At last, Bruta fell asleep and Jiminy took the opportunity to escape from her cave. -Thank heavens for those jungle vines she uses for bedding. Now I can escape from that kinky ape!
Unfortunately, the tribesmen apprehended Jiminy and quickly returned him to the custody of the love-stick gorilla goddess of the interchangeable jungle setting. However, and belatedly, Superman got back from his convenient interstellar foray- and promptly acted as a spoilsport: "Now, now, Bruta...little Jiminy doesn't want to play 'house' at the moment, despite his romances with five dimensional female imps, female superheroes from the thirtieth century and sundry other females." The Africans were inevitably awed at Superman's display of strength and flight and promptly decided to ordain him as a witch doctor. For some reason, despite being an airline stewardess, Jiminy's girlfriend Luci Lune was in the accompanying film crew. Displaying an abyssmal knowledge of colonial European law about such matters, Luci made a veil for Bruta out of mosquito netting and vegetation. The gorilla made googly eyes at her intended husband, who gulped. At that point, Superman showed up:
"Er-sorry, Jiminy, but the witch doctor is sick and the natives want me to perform the ceremony instead. And they've just appointed me as one."
"Gee, thanks, "pal." Superman, you do realise that interspecies marriage is illegal, don't you?"
"Don't be such a bigot, Jiminy! Why do you think Lowis Lune and I are interested in each other? Just for that, I will marry you off!"
And so... "When the water boils in this cauldron, you will be man and wife. Ah- the steam rises! By the customs of this land, I pronounce you husband and wife. Bruta, you may kiss the groom!"
"Ook ook gruk! SMERSHHH!!!"
-What a revolting development! Jiminy thought as Bruta's lips closed on her new spouses.
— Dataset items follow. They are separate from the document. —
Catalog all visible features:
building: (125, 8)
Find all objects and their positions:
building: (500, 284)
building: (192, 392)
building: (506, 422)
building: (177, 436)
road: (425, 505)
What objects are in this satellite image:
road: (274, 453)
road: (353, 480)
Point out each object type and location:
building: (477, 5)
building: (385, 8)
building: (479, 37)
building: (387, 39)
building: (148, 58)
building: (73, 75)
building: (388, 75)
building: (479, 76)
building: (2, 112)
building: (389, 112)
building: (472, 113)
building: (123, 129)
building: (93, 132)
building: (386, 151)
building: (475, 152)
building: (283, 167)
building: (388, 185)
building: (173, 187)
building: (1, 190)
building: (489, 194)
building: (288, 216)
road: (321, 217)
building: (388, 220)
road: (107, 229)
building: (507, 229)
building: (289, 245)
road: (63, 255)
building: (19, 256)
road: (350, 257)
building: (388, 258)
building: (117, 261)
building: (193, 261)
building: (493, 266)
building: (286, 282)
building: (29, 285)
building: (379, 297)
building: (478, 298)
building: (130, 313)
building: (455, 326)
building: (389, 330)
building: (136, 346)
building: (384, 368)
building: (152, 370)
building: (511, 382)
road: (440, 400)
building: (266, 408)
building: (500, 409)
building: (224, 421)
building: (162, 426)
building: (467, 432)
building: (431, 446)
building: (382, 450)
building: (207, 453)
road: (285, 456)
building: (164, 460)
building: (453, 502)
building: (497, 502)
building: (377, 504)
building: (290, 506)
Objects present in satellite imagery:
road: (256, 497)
Fortunately for him, though, he had a movie clip of an angry gorilla hurling him off a cliff. On Earth-One, it succeeded in alienating the affections of his new anthropoid bride and the couple were divorced rather expediently.
However, and very unfortunately, it didn't do so on Earth-298. At this point, thankfully, we must heed the dictates of the Comics Code Authority and draw an extremely rapid curtain over what happened next. And say no more about it. Ever.